Dataset records:
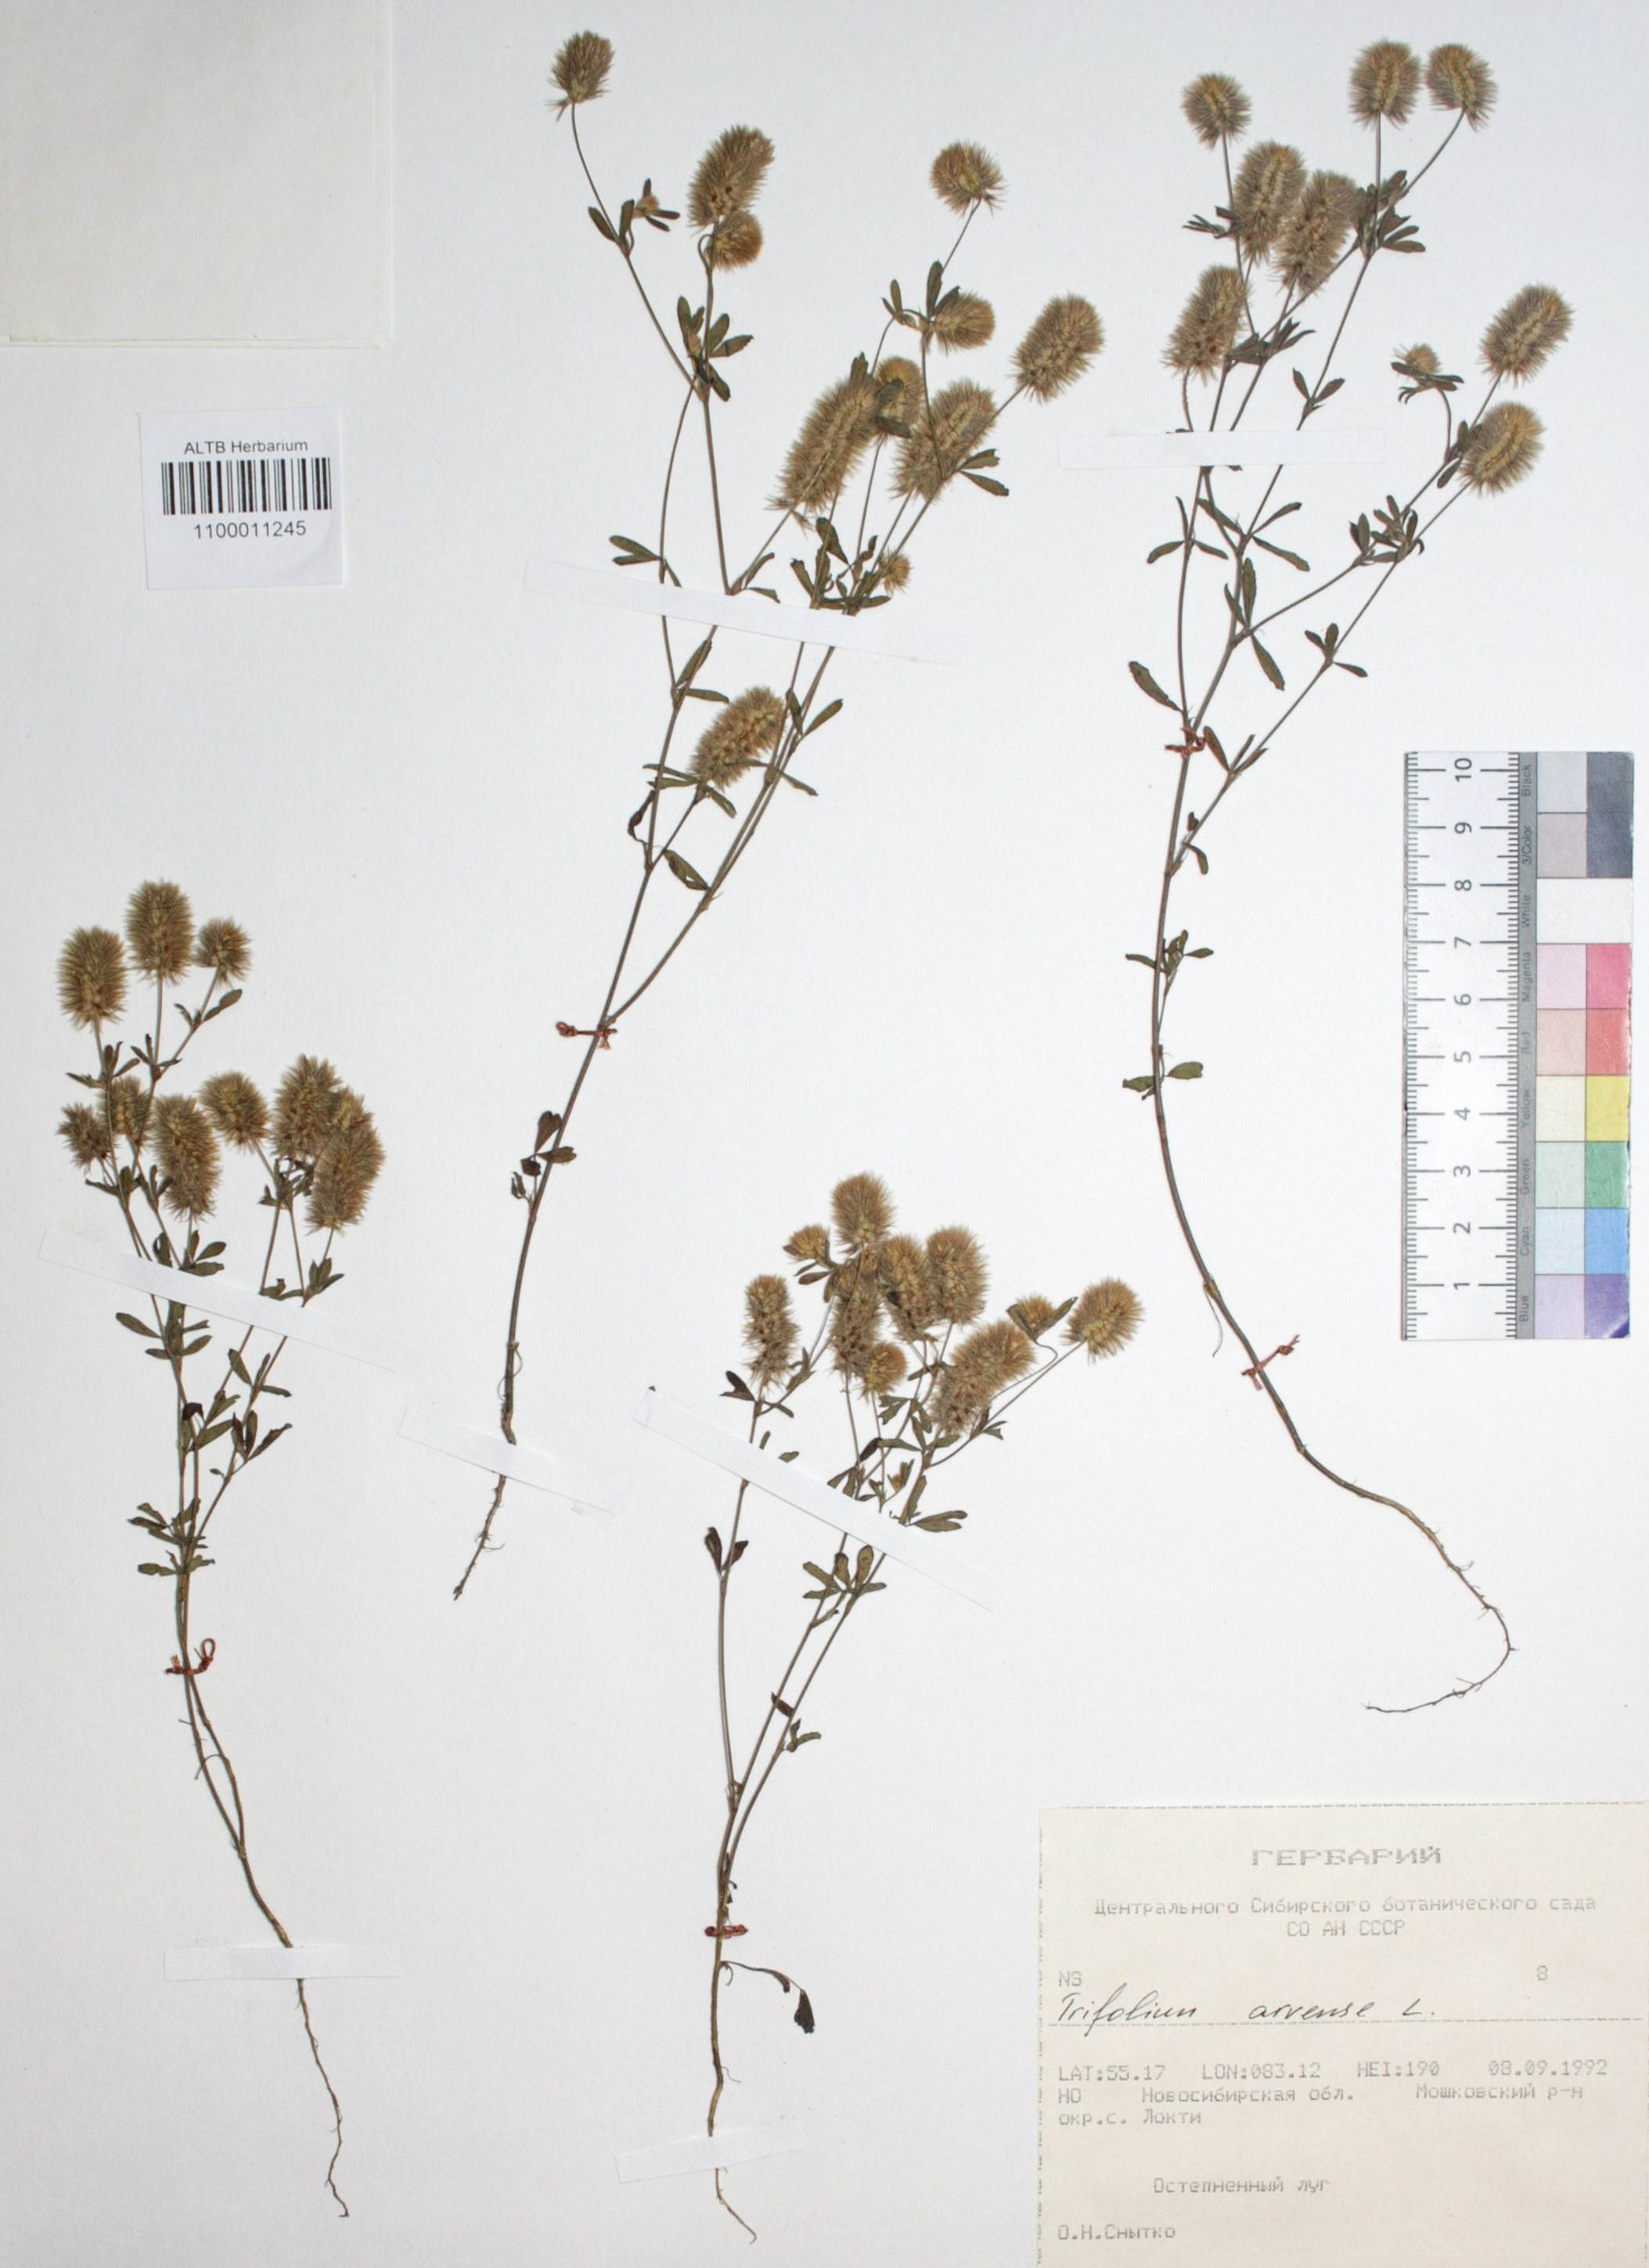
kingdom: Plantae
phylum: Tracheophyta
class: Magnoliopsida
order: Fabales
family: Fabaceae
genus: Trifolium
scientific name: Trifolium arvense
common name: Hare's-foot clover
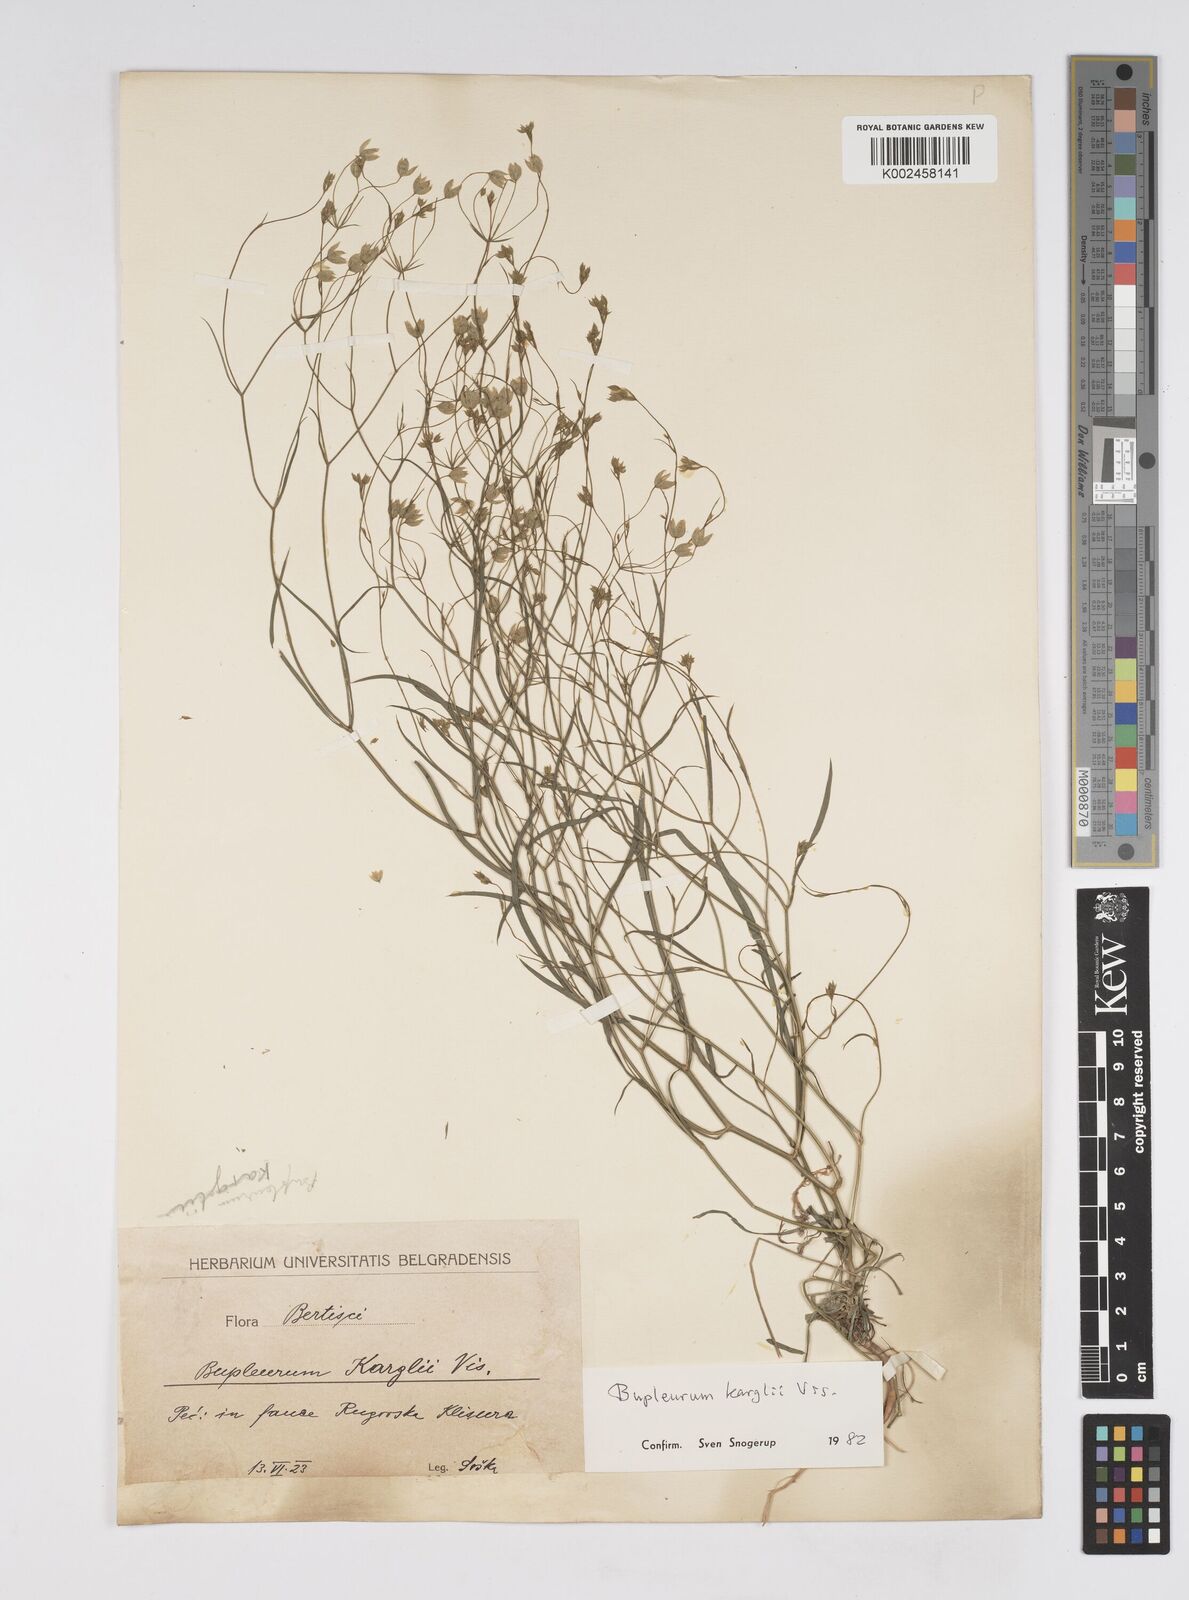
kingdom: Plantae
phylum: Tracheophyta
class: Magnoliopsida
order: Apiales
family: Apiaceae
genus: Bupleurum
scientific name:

# YOUR OBJECTIVE
Reproduce every line of the rows from the one holding "order: Fabales" through the last line of the rows, both included, and leave out the pictures.

# COMPLETED EXERCISE
order: Fabales
family: Fabaceae
genus: Trifolium
scientific name: Trifolium arvense
common name: Hare's-foot clover
kingdom: Plantae
phylum: Tracheophyta
class: Magnoliopsida
order: Apiales
family: Apiaceae
genus: Bupleurum
scientific name:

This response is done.